My Kit - Part 1 : The TV room

Technology Oct 10, 2006

I use an old PC plugged into the new LCD TV and the amp (receiver)

The LCD TV has a fair few inputs, one of which is a standard PC socket. I had planned to just test this out before moving to the ‘real’ one; the pure digitial HDMI. However the picture quality was excellent so the digital socket is free for a BluRay player one day. The rest of the kit is:

  • I am licensed for Windows XP so left that on the PC.
  • The free and open source (foss) Media Portal is my media centre software. Besides being an excellent librarian for my video files, it keeps track of where I’m up to in each.  Saves a lot of remembering or writing down that I was 28 mins and 15 seconds into file2test.avi. Invaluable. Supports remote shares directly via UNC, so no need to map drives.
  • The excellent, powerful foss ffdshow provides a number of useful codecs plus enables me to then ‘post process’ the video; that is sharpen-up divx, xvid, mkv (x264) files. The compression used in these files usually makes the picture ‘soft’ or a bit blurry. ffdshow is a great way to sharpen the image back up.
  • In fact I use the uber-cool avisynth to help out ffdshow too; another must-have application.
  • Rather than keep getting up to control the Media Portal, I’ve got a dedicated PC-remote for media centers; an iMon Station. Now that works a treat!

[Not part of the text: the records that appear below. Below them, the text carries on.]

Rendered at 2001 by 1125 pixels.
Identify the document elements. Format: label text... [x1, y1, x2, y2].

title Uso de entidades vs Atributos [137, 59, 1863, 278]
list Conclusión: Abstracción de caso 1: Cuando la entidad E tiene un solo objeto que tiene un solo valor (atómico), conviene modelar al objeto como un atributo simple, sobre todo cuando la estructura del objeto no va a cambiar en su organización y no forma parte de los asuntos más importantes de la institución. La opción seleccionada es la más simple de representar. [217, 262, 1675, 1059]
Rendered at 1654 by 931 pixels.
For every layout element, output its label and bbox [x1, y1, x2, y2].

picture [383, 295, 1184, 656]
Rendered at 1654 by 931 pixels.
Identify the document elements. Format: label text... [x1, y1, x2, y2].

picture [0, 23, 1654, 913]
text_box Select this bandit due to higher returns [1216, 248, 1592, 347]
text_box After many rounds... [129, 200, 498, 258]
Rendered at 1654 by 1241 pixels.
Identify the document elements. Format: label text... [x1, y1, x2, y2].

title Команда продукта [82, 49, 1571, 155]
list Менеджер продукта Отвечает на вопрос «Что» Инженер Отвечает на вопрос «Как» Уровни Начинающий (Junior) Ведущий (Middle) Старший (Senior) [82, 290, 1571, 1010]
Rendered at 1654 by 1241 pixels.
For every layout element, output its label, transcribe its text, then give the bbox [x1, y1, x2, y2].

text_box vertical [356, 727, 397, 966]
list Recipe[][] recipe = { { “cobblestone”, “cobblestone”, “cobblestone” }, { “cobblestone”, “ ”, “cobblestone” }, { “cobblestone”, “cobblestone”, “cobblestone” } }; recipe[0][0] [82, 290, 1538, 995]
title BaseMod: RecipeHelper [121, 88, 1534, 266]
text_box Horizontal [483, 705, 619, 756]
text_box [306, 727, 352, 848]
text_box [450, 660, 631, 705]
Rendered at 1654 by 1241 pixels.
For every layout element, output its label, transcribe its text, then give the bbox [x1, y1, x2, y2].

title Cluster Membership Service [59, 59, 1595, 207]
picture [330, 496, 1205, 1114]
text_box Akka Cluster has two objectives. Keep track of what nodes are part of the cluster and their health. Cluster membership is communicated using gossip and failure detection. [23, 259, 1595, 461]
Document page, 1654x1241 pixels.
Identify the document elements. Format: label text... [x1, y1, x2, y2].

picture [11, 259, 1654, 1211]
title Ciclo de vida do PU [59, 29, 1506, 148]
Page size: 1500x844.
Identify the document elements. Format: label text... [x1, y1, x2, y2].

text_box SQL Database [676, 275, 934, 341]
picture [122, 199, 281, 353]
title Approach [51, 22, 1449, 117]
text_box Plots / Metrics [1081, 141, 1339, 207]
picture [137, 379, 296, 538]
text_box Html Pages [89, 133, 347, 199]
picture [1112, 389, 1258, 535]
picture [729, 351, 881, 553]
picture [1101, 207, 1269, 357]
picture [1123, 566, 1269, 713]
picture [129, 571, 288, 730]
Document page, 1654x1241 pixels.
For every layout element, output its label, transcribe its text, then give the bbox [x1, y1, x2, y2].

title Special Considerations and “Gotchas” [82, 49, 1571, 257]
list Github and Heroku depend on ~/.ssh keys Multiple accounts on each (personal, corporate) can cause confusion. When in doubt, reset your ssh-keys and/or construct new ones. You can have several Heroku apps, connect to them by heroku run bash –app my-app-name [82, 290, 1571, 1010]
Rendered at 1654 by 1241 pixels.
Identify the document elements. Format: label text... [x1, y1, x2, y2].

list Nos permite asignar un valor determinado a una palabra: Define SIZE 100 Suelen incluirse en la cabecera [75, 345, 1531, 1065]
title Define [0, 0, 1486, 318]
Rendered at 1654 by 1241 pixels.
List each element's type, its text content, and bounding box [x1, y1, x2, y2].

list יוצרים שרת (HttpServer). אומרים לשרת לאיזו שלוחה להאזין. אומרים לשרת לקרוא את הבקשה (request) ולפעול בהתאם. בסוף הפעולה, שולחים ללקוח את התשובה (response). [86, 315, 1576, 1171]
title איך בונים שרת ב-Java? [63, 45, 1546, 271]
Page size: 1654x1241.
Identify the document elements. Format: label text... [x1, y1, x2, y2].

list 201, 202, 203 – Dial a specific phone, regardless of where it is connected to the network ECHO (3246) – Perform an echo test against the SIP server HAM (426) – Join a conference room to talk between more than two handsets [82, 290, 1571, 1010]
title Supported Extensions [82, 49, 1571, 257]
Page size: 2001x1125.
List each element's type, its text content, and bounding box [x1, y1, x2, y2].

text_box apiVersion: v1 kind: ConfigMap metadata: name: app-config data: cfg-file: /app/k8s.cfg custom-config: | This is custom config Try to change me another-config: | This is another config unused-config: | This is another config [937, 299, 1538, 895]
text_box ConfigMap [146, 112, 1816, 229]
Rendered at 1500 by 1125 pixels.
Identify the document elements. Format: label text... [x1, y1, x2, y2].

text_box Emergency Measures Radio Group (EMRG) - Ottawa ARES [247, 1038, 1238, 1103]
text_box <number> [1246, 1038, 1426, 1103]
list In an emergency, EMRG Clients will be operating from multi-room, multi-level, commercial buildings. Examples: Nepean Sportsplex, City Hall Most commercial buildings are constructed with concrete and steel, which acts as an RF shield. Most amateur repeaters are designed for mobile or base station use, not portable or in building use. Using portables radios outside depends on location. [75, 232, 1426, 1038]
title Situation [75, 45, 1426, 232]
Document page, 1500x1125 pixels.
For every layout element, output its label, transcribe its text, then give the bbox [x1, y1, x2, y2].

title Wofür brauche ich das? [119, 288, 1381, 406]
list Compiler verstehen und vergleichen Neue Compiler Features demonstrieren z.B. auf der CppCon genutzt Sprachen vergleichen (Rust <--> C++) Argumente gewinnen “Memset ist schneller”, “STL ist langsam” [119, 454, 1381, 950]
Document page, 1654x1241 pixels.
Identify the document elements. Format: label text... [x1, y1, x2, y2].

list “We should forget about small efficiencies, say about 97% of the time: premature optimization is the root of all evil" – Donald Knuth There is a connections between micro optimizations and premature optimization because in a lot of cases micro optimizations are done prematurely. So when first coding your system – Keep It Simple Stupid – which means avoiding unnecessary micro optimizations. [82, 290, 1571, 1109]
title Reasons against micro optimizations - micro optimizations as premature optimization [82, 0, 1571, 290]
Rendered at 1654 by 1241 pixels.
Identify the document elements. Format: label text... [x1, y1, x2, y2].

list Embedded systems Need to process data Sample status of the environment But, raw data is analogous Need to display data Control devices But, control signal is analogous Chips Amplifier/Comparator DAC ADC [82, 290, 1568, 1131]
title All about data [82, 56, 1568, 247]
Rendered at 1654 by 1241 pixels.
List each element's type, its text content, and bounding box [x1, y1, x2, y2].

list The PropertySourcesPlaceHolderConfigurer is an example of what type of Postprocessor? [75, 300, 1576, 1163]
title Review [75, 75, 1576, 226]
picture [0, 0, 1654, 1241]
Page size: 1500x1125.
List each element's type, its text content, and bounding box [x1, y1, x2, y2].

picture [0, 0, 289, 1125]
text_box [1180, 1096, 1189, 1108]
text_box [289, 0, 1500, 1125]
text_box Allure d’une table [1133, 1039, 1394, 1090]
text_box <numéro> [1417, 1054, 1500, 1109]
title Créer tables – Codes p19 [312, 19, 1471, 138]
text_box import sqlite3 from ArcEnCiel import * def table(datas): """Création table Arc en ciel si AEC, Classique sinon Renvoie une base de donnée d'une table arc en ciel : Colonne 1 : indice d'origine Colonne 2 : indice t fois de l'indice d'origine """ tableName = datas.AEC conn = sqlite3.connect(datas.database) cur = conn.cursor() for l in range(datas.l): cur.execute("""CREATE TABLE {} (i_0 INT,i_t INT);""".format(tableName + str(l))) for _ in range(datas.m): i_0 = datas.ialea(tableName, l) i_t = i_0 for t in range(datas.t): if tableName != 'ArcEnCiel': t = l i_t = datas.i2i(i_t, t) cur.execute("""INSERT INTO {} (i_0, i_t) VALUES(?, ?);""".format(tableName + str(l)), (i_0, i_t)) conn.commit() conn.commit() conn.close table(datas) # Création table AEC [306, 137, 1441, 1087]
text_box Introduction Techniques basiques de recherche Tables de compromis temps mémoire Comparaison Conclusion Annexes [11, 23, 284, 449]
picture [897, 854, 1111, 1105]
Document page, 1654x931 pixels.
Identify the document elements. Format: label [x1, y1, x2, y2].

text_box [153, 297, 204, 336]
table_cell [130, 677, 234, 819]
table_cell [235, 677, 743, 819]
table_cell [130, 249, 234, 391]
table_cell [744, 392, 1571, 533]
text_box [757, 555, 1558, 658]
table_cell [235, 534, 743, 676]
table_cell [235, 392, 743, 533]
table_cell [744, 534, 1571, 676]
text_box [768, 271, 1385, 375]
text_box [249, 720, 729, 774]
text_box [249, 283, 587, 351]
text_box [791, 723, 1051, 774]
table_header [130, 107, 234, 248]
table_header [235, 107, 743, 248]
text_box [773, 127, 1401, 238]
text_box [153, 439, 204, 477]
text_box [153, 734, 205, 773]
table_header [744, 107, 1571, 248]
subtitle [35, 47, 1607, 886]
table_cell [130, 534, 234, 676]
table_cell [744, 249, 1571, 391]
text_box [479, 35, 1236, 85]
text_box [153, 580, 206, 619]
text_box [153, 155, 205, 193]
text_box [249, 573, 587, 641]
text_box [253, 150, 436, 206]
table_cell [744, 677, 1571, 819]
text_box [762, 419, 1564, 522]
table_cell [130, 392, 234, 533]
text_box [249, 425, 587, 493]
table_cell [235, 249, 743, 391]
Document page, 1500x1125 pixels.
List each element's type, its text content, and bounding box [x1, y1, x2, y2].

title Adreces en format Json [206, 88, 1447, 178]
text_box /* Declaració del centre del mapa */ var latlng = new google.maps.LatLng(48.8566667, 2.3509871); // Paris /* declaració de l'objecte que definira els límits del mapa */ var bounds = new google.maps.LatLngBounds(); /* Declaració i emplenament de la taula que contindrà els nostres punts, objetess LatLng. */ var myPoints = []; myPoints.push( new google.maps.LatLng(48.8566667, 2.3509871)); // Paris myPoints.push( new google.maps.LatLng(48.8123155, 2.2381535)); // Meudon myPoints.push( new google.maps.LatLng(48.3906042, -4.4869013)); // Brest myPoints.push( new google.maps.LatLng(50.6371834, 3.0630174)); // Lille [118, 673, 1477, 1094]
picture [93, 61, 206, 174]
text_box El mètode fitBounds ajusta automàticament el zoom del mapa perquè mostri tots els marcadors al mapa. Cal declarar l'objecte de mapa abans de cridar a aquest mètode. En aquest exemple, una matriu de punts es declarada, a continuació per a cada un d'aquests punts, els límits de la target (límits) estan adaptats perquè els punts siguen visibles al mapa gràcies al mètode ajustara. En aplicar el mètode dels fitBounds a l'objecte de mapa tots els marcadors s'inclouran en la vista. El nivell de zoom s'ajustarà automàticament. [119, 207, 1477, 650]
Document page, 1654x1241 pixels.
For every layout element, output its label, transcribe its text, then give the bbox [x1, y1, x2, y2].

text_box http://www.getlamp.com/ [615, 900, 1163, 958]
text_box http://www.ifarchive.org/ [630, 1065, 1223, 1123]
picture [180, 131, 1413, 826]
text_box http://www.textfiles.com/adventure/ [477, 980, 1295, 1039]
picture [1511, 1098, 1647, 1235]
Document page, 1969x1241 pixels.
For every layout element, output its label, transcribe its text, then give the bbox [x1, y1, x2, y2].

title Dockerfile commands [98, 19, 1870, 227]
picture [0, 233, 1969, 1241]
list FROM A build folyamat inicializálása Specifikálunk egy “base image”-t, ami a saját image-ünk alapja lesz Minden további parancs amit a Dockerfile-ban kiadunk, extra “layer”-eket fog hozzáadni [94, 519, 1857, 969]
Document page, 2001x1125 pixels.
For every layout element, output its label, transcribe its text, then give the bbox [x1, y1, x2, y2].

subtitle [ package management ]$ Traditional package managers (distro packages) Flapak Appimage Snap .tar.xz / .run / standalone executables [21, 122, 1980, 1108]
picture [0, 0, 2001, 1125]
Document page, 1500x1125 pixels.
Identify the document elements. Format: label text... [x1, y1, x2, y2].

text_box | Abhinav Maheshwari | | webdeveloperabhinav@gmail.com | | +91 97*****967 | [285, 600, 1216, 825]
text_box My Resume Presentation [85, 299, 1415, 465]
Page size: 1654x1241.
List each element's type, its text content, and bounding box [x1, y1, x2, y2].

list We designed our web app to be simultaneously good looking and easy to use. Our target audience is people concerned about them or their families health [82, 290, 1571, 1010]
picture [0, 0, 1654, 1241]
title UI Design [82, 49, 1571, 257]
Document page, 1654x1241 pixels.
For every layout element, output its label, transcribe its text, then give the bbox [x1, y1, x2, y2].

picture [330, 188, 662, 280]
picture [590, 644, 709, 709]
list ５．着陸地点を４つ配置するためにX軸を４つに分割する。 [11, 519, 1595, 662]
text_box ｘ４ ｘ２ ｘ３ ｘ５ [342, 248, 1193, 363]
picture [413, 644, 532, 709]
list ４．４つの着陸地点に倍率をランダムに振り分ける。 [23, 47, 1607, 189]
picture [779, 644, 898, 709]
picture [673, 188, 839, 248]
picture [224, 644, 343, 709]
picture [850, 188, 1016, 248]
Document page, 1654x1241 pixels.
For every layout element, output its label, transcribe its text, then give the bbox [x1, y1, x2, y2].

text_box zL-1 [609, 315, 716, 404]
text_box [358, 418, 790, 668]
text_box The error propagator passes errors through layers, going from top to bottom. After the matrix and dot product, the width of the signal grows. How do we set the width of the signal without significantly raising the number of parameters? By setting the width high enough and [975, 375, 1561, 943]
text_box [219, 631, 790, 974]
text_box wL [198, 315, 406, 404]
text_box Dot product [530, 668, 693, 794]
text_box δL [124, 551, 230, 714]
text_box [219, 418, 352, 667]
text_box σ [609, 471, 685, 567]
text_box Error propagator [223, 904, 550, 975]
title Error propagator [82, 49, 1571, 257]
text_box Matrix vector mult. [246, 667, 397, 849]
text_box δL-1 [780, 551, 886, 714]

Most stuff is shown (streamed) from the PC in the study over wired Ethernet. This PC also has the HD/SD USB2 digitial tv box, so recordings are made on the Study PC and streamed to the 2nd PC in the lounge room. More on the Study PC in another post,

The lounge PC also supports digital sound out, so it can send the Dolby 5.1 or DTS etc signal to the amp for conversion to surround sound. Happy to report it too works.